● **EXERCISE DESCRIPTION**
Print every line of text in the listing below word for word, and leave the pictures out of your answer.

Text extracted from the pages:
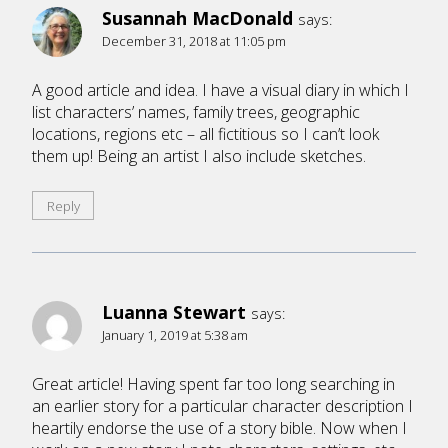
Susannah MacDonald
says:
December 31, 2018 at 11:05 pm
A good article and idea. I have a visual diary in which I
list characters’ names, family trees, geographic
locations, regions etc – all fictitious so I can’t look
them up! Being an artist I also include sketches.
Reply
Luanna Stewart
says:
January 1, 2019 at 5:38 am
Great article! Having spent far too long searching in
an earlier story for a particular character description I
heartily endorse the use of a story bible. Now when I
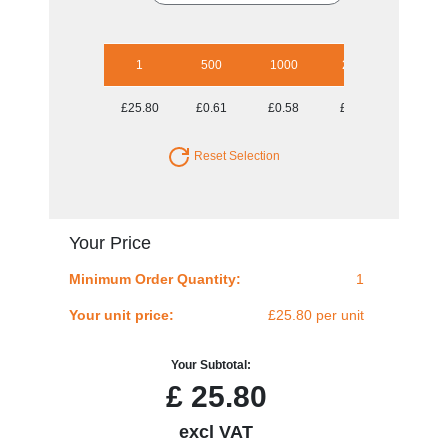
1
500
1000
2500
5000
£25.80
£0.61
£0.58
£0.52
£0.50
Reset Selection
Your Price
Minimum Order Quantity:
1
Your unit price:
£25.80 per unit
Your Subtotal:
£
25.80
excl VAT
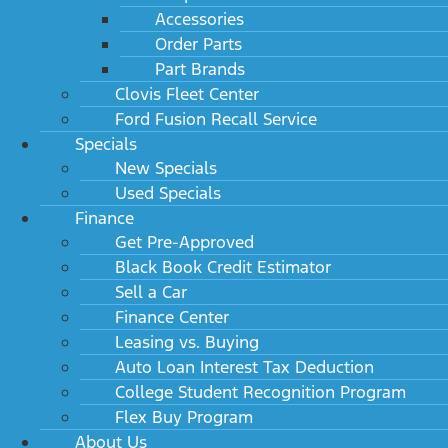
Accessories
Order Parts
Part Brands
Clovis Fleet Center
Ford Fusion Recall Service
Specials
New Specials
Used Specials
Finance
Get Pre-Approved
Black Book Credit Estimator
Sell a Car
Finance Center
Leasing vs. Buying
Auto Loan Interest Tax Deduction
College Student Recognition Program
Flex Buy Program
About Us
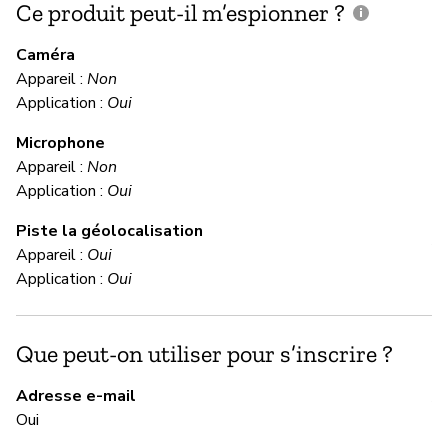
Ce produit peut-il m’espionner ?
C
c
Caméra
Appareil :
Non
Ou
Application :
Oui
Microphone
C
Appareil :
Non
Application :
Oui
Ou
Piste la géolocalisation
Al
Appareil :
Oui
Application :
Oui
M
Que peut-on utiliser pour s’inscrire ?
Ou
Adresse e-mail
A 
Oui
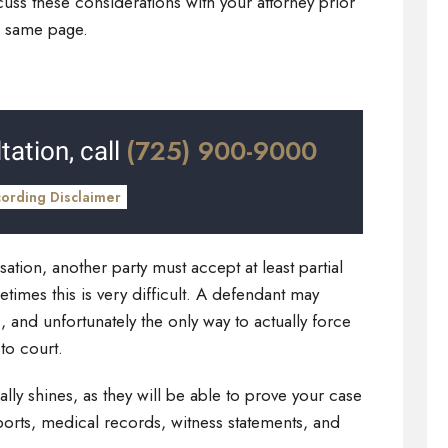
cuss these considerations with your attorney prior
the same page.
(725) 900-9000
tation, call
cording Disclaimer
tion, another party must accept at least partial
metimes this is very difficult. A defendant may
, and unfortunately the only way to actually force
 to court.
lly shines, as they will be able to prove your case
orts, medical records, witness statements, and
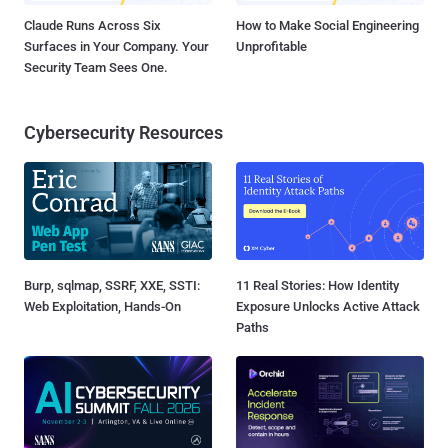
Claude Runs Across Six
How to Make Social Engineering
Surfaces in Your Company. Your
Unprofitable
Security Team Sees One.
Cybersecurity Resources
Burp, sqlmap, SSRF, XXE, SSTI:
11 Real Stories: How Identity
Web Exploitation, Hands-On
Exposure Unlocks Active Attack
Paths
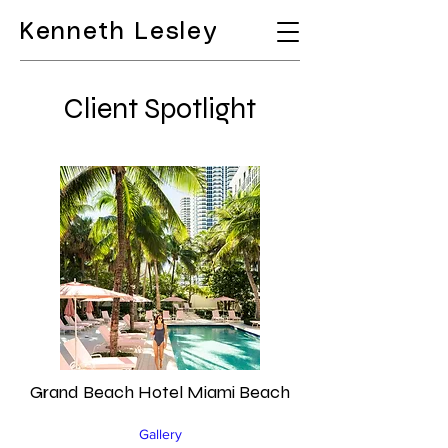
Kenneth Lesley
Client Spotlight
Grand Beach Hotel Miami Beach
Gallery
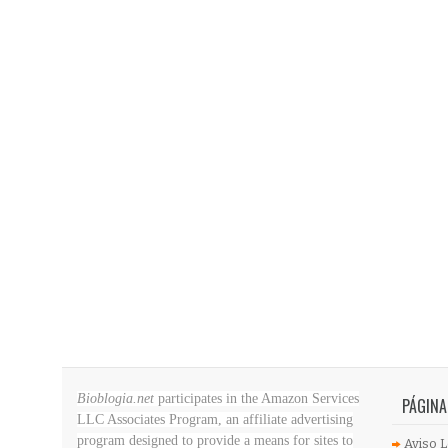
Bioblogia.net
participates in the Amazon Services
PÁGINA
LLC Associates Program, an affiliate advertising
program designed to provide a means for sites to
Aviso L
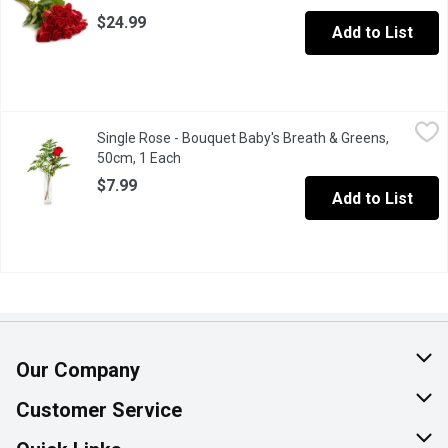
$24.99
Add to List
Single Rose - Bouquet Baby's Breath & Greens, 50cm, 1 Each
Single Rose
,
$7
Single Rose - Bouquet Baby's Breath & Greens,
Cello wrapped bouquet with a single rose with baby's breath and 
50cm, 1 Each
Open product description
$7.99
Add to List
Our Company
About Us
Customer Service
Join Our Team
Help & FAQ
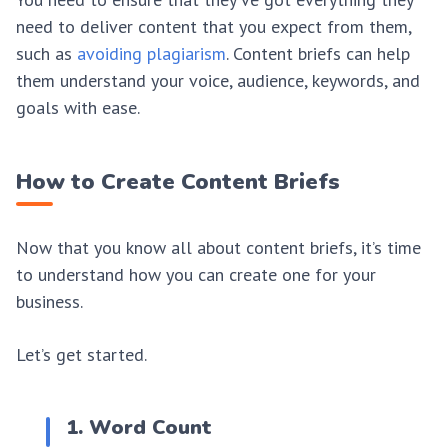
need to deliver content that you expect from them,
such as
avoiding plagiarism
. Content briefs can help
them understand your voice, audience, keywords, and
goals with ease.
How to Create Content Briefs
Now that you know all about content briefs, it’s time
to understand how you can create one for your
business.
Let’s get started.
1. Word Count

● **FINISHED EXERCISE**
Susannah MacDonald
says:
December 31, 2018 at 11:05 pm
A good article and idea. I have a visual diary in which I
list characters’ names, family trees, geographic
locations, regions etc – all fictitious so I can’t look
them up! Being an artist I also include sketches.
Reply
Luanna Stewart
says:
January 1, 2019 at 5:38 am
Great article! Having spent far too long searching in
an earlier story for a particular character description I
heartily endorse the use of a story bible. Now when I
1
500
1000
2500
5000
£25.80
£0.61
£0.58
£0.52
£0.50
Reset Selection
Your Price
Minimum Order Quantity:
1
Your unit price:
£25.80 per unit
Your Subtotal:
£
25.80
excl VAT
Accessories
Order Parts
Part Brands
Clovis Fleet Center
Ford Fusion Recall Service
Specials
New Specials
Used Specials
Finance
Get Pre-Approved
Black Book Credit Estimator
Sell a Car
Finance Center
Leasing vs. Buying
Auto Loan Interest Tax Deduction
College Student Recognition Program
Flex Buy Program
About Us
Ce produit peut-il m’espionner ?
C
c
Caméra
Appareil :
Non
Ou
Application :
Oui
Microphone
C
Appareil :
Non
Application :
Oui
Ou
Piste la géolocalisation
Al
Appareil :
Oui
Application :
Oui
M
Que peut-on utiliser pour s’inscrire ?
Ou
Adresse e-mail
A 
Oui
cuss these considerations with your attorney prior
the same page.
(725) 900-9000
tation, call
cording Disclaimer
tion, another party must accept at least partial
metimes this is very difficult. A defendant may
, and unfortunately the only way to actually force
 to court.
lly shines, as they will be able to prove your case
orts, medical records, witness statements, and
Claude Runs Across Six
How to Make Social Engineering
Surfaces in Your Company. Your
Unprofitable
Security Team Sees One.
Cybersecurity Resources
Burp, sqlmap, SSRF, XXE, SSTI:
11 Real Stories: How Identity
Web Exploitation, Hands-On
Exposure Unlocks Active Attack
Paths
Kenneth Lesley
Client Spotlight
Grand Beach Hotel Miami Beach
Gallery
Bioblogia.net
participates in the Amazon Services
PÁGINA
LLC Associates Program, an affiliate advertising
program designed to provide a means for sites to
Aviso L
$24.99
Add to List
Single Rose - Bouquet Baby's Breath & Greens, 50cm, 1 Each
Single Rose
,
$7
Single Rose - Bouquet Baby's Breath & Greens,
Cello wrapped bouquet with a single rose with baby's breath and 
50cm, 1 Each
Open product description
$7.99
Add to List
Our Company
About Us
Customer Service
Join Our Team
Help & FAQ
need to deliver content that you expect from them,
such as
avoiding plagiarism
. Content briefs can help
them understand your voice, audience, keywords, and
goals with ease.
How to Create Content Briefs
Now that you know all about content briefs, it’s time
to understand how you can create one for your
business.
Let’s get started.
1. Word Count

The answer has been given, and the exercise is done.